3.12.3.2 Technology Development. The service efforts in the mission support subarea are divided into three classes.
EW mission support technology will develop the technology to attack the enemy C2, IADS, and information distribution networks. Detection, degradation, deception, and destruction are all part of the total requirement. A development goal is to provide the capability to surgically counter both communication and navigation systems by disrupting C3 nodes and links without negatively impacting friendly use during war, and most particularly, operations other than war to avoid disruption of communication facilities of other nations and international humanitarian organizations. An additional goal is to develop the enabling technologies required to field the next-generation integrated RF support jammer concept to electronically counter search, surveillance, targeting, and other advanced radars. This enabling technology includes multibeam, dual-polarized, real-time, phased-array antennas/apertures; microwave power module transmitters; reactive coherent techniques generator using DRFMs and programmable tapped delay lines; integrated threat warning; multiplatform coordination; improved antenna isolation; and improved surgical jamming to prevent fratricide.

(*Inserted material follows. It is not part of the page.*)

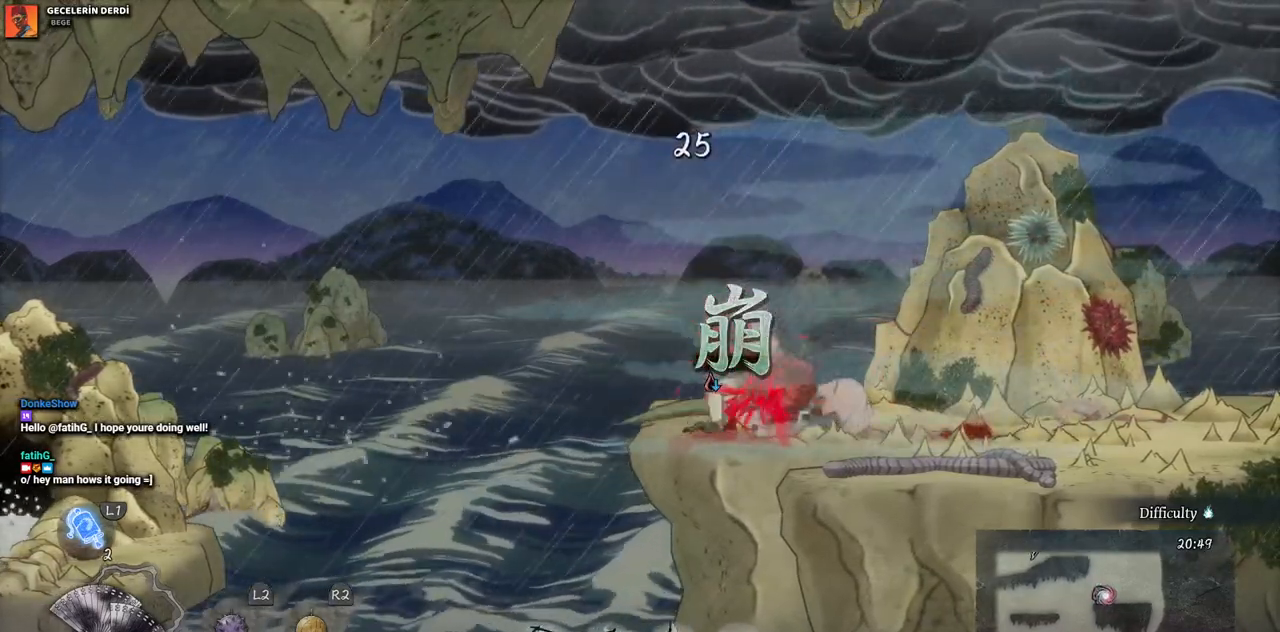
{"buttons": [], "left_stick": "center", "right_stick": "center", "events": [[117, "SQUARE", "up"]]}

EP (ECCM) technology will provide protection against threat EA enhancements. This portion of the EW S&T program develops necessary technology to perform vulnerability assessments to ensure that U.S. weapons, C3, and C3I systems have adequate and cost-effective hardening. This technology is at a basic S&T level, which is quickly transferred/transitioned to system developers for rapid insertion of protection techniques/upgrades to operational systems. Radar mission effectiveness will be demonstrated for advanced fire control radars, such as in the F-22, F/A-18E/F, and JSF, based on electronic protection (EP) technologies. Radar mission effectiveness will also be demonstrated for ground-based fire control radars.
EW simulation will support detailed engineering analyses of both specific EW equipment and technologies and computer-intensive higher order simulations. This is necessary to analyze all levels from one-on-one to force-on-force scenarios. Simulation visualization technologies are also needed to allow immediate, man-in-the-loop evaluation and interaction with EW scenarios. Developed technologies will provide joint service interoperability between constructive, virtual, and live assets, which will result in a more realistic environment to perform operational analysis and training.
3.12.3.3 Basic Research. Basic research efforts are underway that support this mission support subarea. Signal processing research in modulation characterization, fast adaptive super-resolution beamforming, noise reduction, adaptive direction-finding algorithms, and antenna size reduction using high-temperature superconducting (HTS) components directly apply to ES and EA against modern communication, RF emitter, and information systems. Basic research efforts in data fusion emphasize the theoretical underpinnings of information combination and investigate promising new approaches and concepts in providing timely tactical battlefield intelligence fusion and situation assessment needed for effective EA. Investigations are being conducted in the development and evaluation of new paradigms for machine-based reasoning, advanced database management system design, optimal constraint-based resource management, and new-evidence combination methodologies.